Richard Perle, of legendary reputation during the Bush administration, takes to the pages of the Wall Street Journal to slam Barack Obama’s nuclear deal with Russia.  I think Perle misses the point on the purpose of a nuclear treaty with Moscow (I wouldn’t worry so much about Washington being “constrained”), but this is precisely where the divide lies insofar as partisan debate over Russia policy.  It appears to be a contest to see who can blame each other of being more stuck in the Cold War than the other.

But no one believes the threat we face today comes from Russia’s arsenal. It simply does not matter how many weapons Russia has.

What does matter, as we face increasing danger from nuclear powers like North Korea now, and Iran all too soon, is whether we have the right forces for our defense. This includes defensive as well as offensive weapons.
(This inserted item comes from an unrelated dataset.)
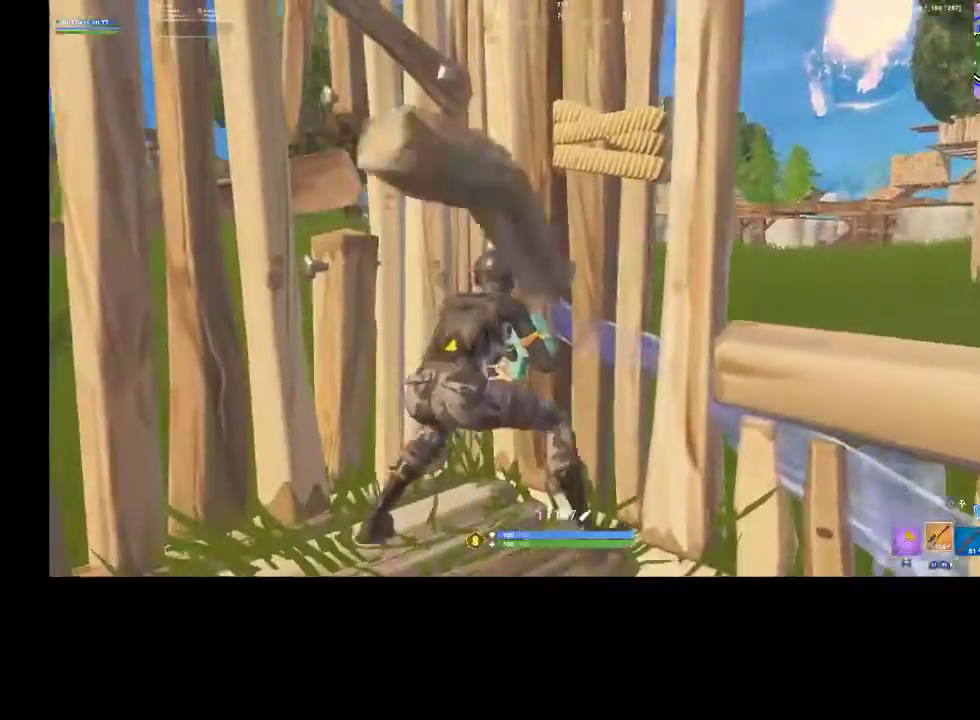
{"buttons": [], "left_stick": "center", "right_stick": "center", "events": [[167, "left_stick", "up"], [300, "right_stick", "center"], [433, "left_stick", "center"]]}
To the degree that an otherwise unimportant Cold War relic like the new START treaty limits our freedom to optimize our defenses, it will diminish rather than increase our safety. In this regard, Vladimir Putin’s threat to abandon the treaty if he doesn’t like our defensive forces is troubling. Militarily, it wouldn’t matter if Russia withdrew from the treaty. But Mr. Putin could gain powerful leverage by threatening to do so since Mr. Obama has hyped the treaty’s importance, claiming, without a shred of evidence, that it will restrain the spread of nuclear weapons to other countries.